Religious groups who sued over the Patient Protection and Affordable Care Act requirement that they provide birth control won't have to comply with the mandate, a federal court in New York has ruled.
The plaintiffs, a group of New York Roman Catholic organizations that were part of a national effort to fight the contraception coverage mandate, argued that Obamacare's provisions violated their freedom of speech and their religious beliefs, which preclude them from “facilitating access to abortion-inducing products, contraception, sterilization, and related counseling,” according to the decision last week.
Judge Brian Cogan's decision, issued on Dec. 13 but made available electronically on Monday, said the U.S. Department of Health and Human Services could not implement the regulations, which require the Catholic religious groups and their health plans to provide insurance coverage to employees and their covered dependents for Food and Drug Administration-approved contraceptive methods, sterilization procedures, and patient education and counseling, because they violate the federal Religious Freedom Restoration Act.
The plaintiffs in the case included the Roman Catholic Archdiocese of New York and the Roman Catholic Diocese of Rockville Centre, the Catholic Health Care System, Catholic Health Services of Long Island, Cardinal Spellman High School; and Monsignor Farrell High School, who were among Catholic groups that filed the lawsuits in 12 federal courts last year.
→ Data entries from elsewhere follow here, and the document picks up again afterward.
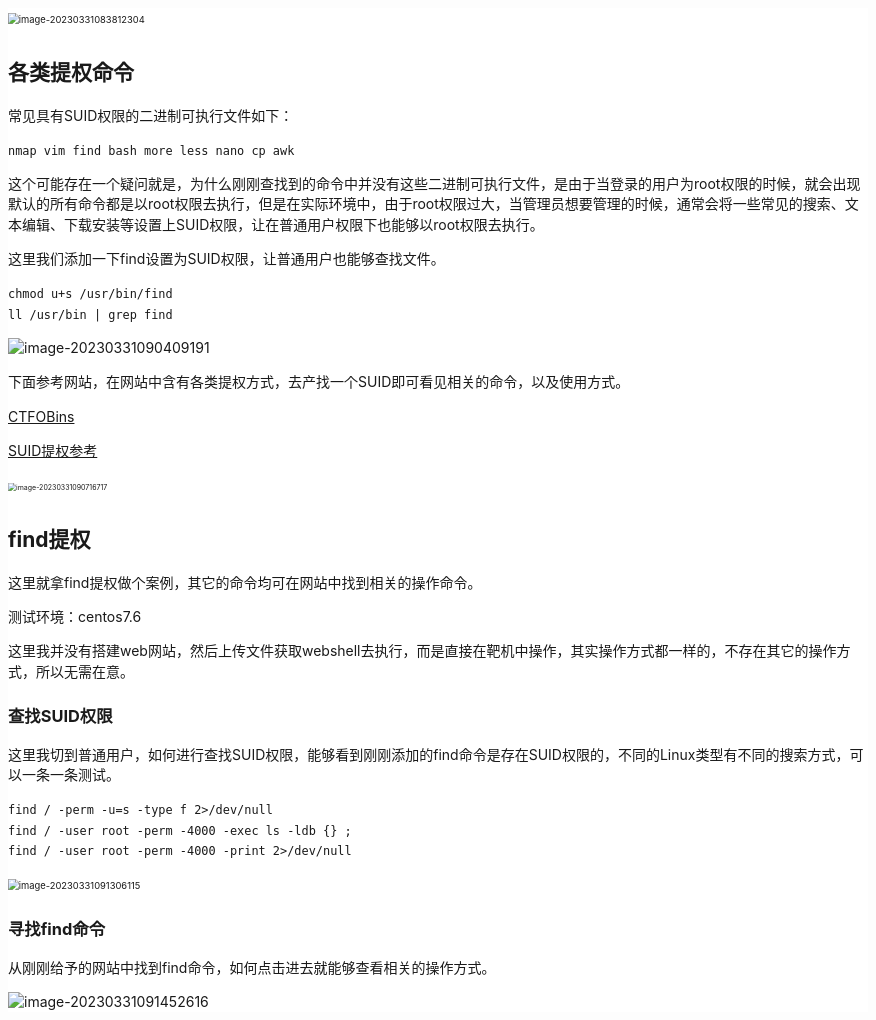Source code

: <img src="https://s2.loli.net/2023/04/02/L6NUXwvmJ53iSn2.png" alt="image-20230331083812304" style="zoom:67%;" />

## 各类提权命令

常见具有SUID权限的二进制可执行文件如下：

```
nmap vim find bash more less nano cp awk
```

这个可能存在一个疑问就是，为什么刚刚查找到的命令中并没有这些二进制可执行文件，是由于当登录的用户为root权限的时候，就会出现默认的所有命令都是以root权限去执行，但是在实际环境中，由于root权限过大，当管理员想要管理的时候，通常会将一些常见的搜索、文本编辑、下载安装等设置上SUID权限，让在普通用户权限下也能够以root权限去执行。

这里我们添加一下find设置为SUID权限，让普通用户也能够查找文件。

```
chmod u+s /usr/bin/find
ll /usr/bin | grep find
```

![image-20230331090409191](https://s2.loli.net/2023/04/02/RsuYeMvOJt1fg86.png)

下面参考网站，在网站中含有各类提权方式，去产找一个SUID即可看见相关的命令，以及使用方式。

[CTFOBins](https://gtfobins.github.io/#+suid)

[SUID提权参考](https://pentestlab.blog/2017/09/25/suid-executables/)

<img src="https://s2.loli.net/2023/04/02/aL9oEXpl2bGfZ6N.png" alt="image-20230331090716717" style="zoom: 50%;" />

## find提权

这里就拿find提权做个案例，其它的命令均可在网站中找到相关的操作命令。

测试环境：centos7.6

这里我并没有搭建web网站，然后上传文件获取webshell去执行，而是直接在靶机中操作，其实操作方式都一样的，不存在其它的操作方式，所以无需在意。

### 查找SUID权限

这里我切到普通用户，如何进行查找SUID权限，能够看到刚刚添加的find命令是存在SUID权限的，不同的Linux类型有不同的搜索方式，可以一条一条测试。

```
find / -perm -u=s -type f 2>/dev/null
find / -user root -perm -4000 -exec ls -ldb {} ;
find / -user root -perm -4000 -print 2>/dev/null
```

<img src="https://s2.loli.net/2023/04/02/I8gAn7lrYbdjfD2.png" alt="image-20230331091306115" style="zoom: 67%;" />

### 寻找find命令

从刚刚给予的网站中找到find命令，如何点击进去就能够查看相关的操作方式。

![image-20230331091452616](https://s2.loli.net/2023/04/02/BlV8WHN6ksvE5qU.png)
The Roman Catholic Archdiocese of New York and the Roman Catholic Diocese of Rockville Centre also sued but these organizations, unlike schools and health systems, are “are entirely exempt from the mandate as religious employers.”
Catholic schools and health systems are covered under the mandate but, the judge said, don't have to provide contraceptive coverage.
“The Government has failed to show that the mandate is the least restrictive means of advancing a compelling governmental interest,” the judge wrote.
Barbara Benson writes for Crain's New York Business, a sister publication of Business Insurance.